Japanese utility, Kansai Electric Power signaled a shift to an increased share of nuclear power as it moves away from the use of LNG as fuel.
The share of nuclear power in Kansai Electric’s production mix before the Fukushima disaster in 2011 was at around 50 percent, and the company has brought back four reactors online out of a total eight that have sprung back into operation in Japan.
The company that has a total of seven nuclear reactors has upped its utilization rate in 2017/2018 to 18 percent, reducing the LNG use by 16.3 percent, down to 7.56 million tons.
Speaking to Reuters, Shingo Shimada, Kansai Electric’s general manager of fuel planning group, said the company will be cutting down on spot and short-term LNG purchases. Currently, these volumes cover around 20 percent of the company’s total power mix.

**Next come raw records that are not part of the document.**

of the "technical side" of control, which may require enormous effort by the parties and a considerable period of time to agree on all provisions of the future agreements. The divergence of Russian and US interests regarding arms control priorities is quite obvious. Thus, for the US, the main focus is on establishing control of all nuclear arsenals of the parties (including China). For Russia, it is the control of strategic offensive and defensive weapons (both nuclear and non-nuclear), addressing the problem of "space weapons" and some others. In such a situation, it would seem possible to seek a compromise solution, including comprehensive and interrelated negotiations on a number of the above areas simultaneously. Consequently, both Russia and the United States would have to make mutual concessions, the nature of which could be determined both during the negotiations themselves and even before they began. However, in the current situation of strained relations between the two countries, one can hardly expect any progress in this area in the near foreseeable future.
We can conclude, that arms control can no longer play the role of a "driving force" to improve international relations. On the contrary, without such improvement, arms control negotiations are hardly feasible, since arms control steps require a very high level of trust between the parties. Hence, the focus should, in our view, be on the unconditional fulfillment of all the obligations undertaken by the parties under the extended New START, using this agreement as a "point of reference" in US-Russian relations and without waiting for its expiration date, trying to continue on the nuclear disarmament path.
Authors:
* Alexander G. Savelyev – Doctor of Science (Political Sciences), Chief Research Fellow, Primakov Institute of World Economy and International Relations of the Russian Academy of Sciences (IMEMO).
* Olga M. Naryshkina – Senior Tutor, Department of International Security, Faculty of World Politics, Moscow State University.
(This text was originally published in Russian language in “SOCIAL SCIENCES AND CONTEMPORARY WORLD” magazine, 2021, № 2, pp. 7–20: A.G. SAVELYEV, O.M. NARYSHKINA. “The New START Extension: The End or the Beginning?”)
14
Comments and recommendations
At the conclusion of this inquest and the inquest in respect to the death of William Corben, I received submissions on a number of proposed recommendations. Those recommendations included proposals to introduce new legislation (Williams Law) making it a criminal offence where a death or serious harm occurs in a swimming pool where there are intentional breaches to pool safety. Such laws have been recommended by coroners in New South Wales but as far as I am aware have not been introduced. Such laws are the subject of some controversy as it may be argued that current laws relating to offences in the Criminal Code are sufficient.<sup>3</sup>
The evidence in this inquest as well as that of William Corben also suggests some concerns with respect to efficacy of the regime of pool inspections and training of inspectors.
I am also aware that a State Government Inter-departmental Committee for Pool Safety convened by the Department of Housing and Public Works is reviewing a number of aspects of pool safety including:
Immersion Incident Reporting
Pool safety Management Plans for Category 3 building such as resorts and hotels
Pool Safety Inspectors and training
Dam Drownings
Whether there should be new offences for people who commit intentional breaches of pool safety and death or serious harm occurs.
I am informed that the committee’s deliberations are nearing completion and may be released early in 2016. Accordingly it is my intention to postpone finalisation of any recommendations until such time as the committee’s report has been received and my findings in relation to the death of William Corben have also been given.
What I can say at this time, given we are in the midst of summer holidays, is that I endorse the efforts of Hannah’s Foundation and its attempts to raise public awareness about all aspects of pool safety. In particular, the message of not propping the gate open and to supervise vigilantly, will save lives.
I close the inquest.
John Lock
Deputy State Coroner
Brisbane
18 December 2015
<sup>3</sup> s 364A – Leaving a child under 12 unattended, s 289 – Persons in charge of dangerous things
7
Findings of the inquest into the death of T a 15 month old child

Shimada added that long-term contracts are also under pressure due to the power liberalization which has made it difficult to project demand.
Overall, Kansai Electric is looking to up the share of nuclear, renewable and hydropower in its production mix to 5o percent, from 25 percent in the year 2017/2018.
In addition, the company is looking to cut the destination clauses from its existing long-term deals, however, the negotiations could take a while. The move is expected to enhance the company’s trading capacity, as it plans on increasing free-on-board (FOB) deals share up to 30 percent.